Excerpt to read:

§ §

After being convicted of credit-card theft in 2012, Elizabeth Day King needed to make a living. So the 50-year-old Pittsburgh woman asked Pennsylvania insurance regulators last fall to license her to sell insurance.

Like many states, Pennsylvania grants waivers to convicted felons, allowing them to become insurance agents but only after a "voluminous" background check.

In January, state insurance officials gave King her waiver.

What they missed: Just four weeks earlier King had been charged with felony identity theft, accused of opening credit cards in her daughter's name, then racking up more than $12,000 in charges and not making payment.

A spokesman for the Insurance Department, Ronald G. Ruman, said the agency carefully screens people with felony convictions before deciding whether they should get waivers. In a statement, the department said the information it reviews "is voluminous and provides the department with deep insight into an applicant's personal and professional life."

But Carolyn Walker, King's aunt, a victim in her niece's 2012 credit-card theft, said, "They didn't ask me." Walker is trying to rebuild her credit after King secretly charged $2,000 to her Discover card. "You can't allow her to be near money," the aunt said.

King was authorized to sell accident, annuities, and health and life insurance, for Columbian Life Insurance Co. She did not reply to emails, telephone calls, or a letter sent to her home requesting comment. The company did not respond to a request for comment.

For weeks, the department said it would not comment on the waiver for King or for any other individual. On Friday afternoon, a day after a reporter provided the department with a copy of her state rap sheet, it suspended King's insurance license. Ruman said the arrest fell through the cracks because of a glitch in the state crime reporting system. "We should have received notification of that," Ruman said. "Who knows why it didn't happen." He said the department will try to find the problem and fix it.

Not enough horses

Since 2004, the state Insurance Department has issued 111 waivers to people convicted of murder, kidnapping, robbery, drug dealing, burglary, fraud, money laundering, passing counterfeit currency, and other crimes, a review of public records shows. The department approves most of the applications it gets. It usually issues 10 or fewer a year.

§ §

Tasks to complete:
• 1. According to the passage about Pennsylvania insurance waivers, how many waivers has the state Insurance Department issued since 2004?
• 2. In the passage about Pennsylvania insurance waivers, rewrite the stretch from "What they missed: Just" through "the aunt said.", substituting "representative" for "spokesman".
• 3. Extend the passage about Pennsylvania insurance waivers, continuing from its final sentence.

Dataset excerpt:
§ §

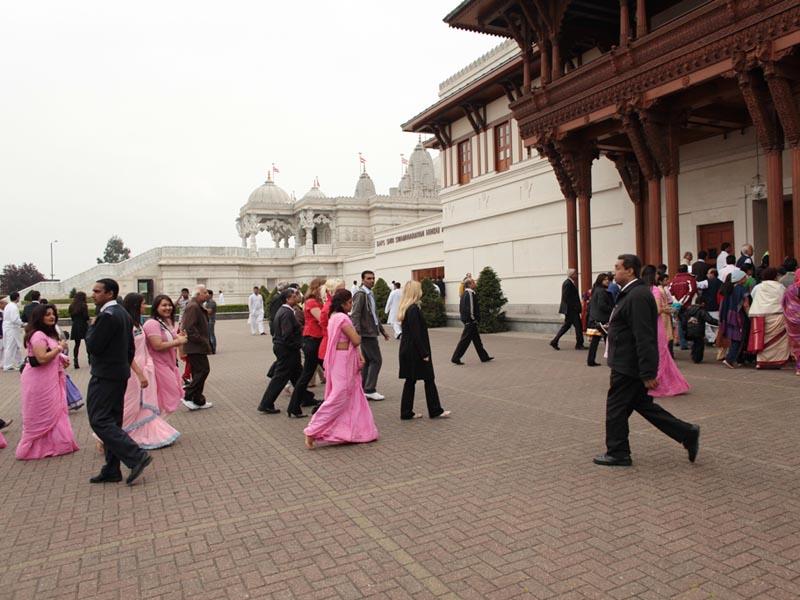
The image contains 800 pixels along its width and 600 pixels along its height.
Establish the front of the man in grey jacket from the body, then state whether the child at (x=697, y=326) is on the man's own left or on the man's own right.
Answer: on the man's own left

§ §

Exercise results:
• 1. 111 waivers.

• 2.
What they missed: Just four weeks earlier King had been charged with felony identity theft, accused of opening credit cards in her daughter's name, then racking up more than $12,000 in charges and not making payment.

A representative for the Insurance Department, Ronald G. Ruman, said the agency carefully screens people with felony convictions before deciding whether they should get waivers. In a statement, the department said the information it reviews "is voluminous and provides the department with deep insight into an applicant's personal and professional life."

But Carolyn Walker, King's aunt, a victim in her niece's 2012 credit-card theft, said, "They didn't ask me." Walker is trying to rebuild her credit after King secretly charged $2,000 to her Discover card. "You can't allow her to be near money," the aunt said.

• 3.
Pennsylvania and many other states have been granting waivers after Congress passed a 1994 crime bill that prohibited people convicted of felonies for "breach of trust or dishonesty" from entering the insurance business unless they obtained a waiver from state regulators. Some states, like Florida, don't give waivers. The Pennsylvania department has been more forgiving, granting nine last year. California — with insurance revenues three times as large — handed out only 10.

As a result, those staffers who investigate consumer complaints have the highest annual caseloads in the nation. In 2014, each consumer staffer on average had 655 complaints -- more than three times the national average, according to an Inquirer analysis of industry data.

J. Robert Hunter, who oversees insurance issues for the nonprofit Consumer Federation of America and is a former Texas insurance commissioner, said short-staffed departments in Pennsylvania and other states may simply be unable to do the necessary monitoring of insurance agents.

"They just don't have the horses to do it," Hunter said. "You need to have enough people to do a thorough job. … If you don't, you're going to miss murder convictions, or whatever."

Pennsylvania pulled in $465 million in insurance-premium taxes last year for its general funds, with much of it going to support police pensions. The Insurance Department's entire budget, including consumer protection: less than $25 million.

This level of funding can have consequences for the consumer. Consider some of the clients at Katherine Almeyda's insurance office, based in York.

Almeyda, 52, who had several forgery convictions, was granted a waiver in 2008. Within four years, she was caught stealing funds from five clients. She pleaded guilty to felony theft and to illegal drug sales, and was sentenced to three years in prison. Almeyda did not reply to requests for comment.

Each state decides how what crimes are ones of "dishonesty or a breach of trust" and whether they disqualify someone from becoming licensed as an insurance agent. A 2011 report by the National Association of Insurance Commissioners points to the confusion: "There has been concern that serious crimes — including, for example, manslaughter, rape, burglary or robbery, arson, unlawful sexual conduct, child abuse, molestation or other crimes against children, kidnapping and murder — might not contain an element of dishonesty or a breach of trust and, despite their seriousness, might not be a trigger for this prohibition status."

Pennsylvania regulators would not say which crimes it considers disqualifying. Nor would they say whether their waiver reviews typically include interviews with the victims.

To be sure, the majority of people who received waivers appear to have straightened out their lives, according to a review of the people the state Insurance Department listed as receiving waivers since 2004.

Former Luzerne County Clerk of Court Robert Reilly, who pleaded guilty in 2010 to lying to the FBI during a government kickback investigation, is an example.

"I never was in trouble before that, never since that," said Reilly, 64, of Wilkes- Barre, who was stripped of his government pension. "It totally ruined my whole life."

Reilly worked as a shipping supervisor but wanted a less physically demanding job in insurance. He received his waiver in March 2016, after a six-month screening and testing period. It was difficult to find insurance companies willing to allow him to sell policies for them because of his record, he said, but he now has been approved by two companies.

State waivers are also required for people with convictions who want to enter the insurance industry in other than a sales role.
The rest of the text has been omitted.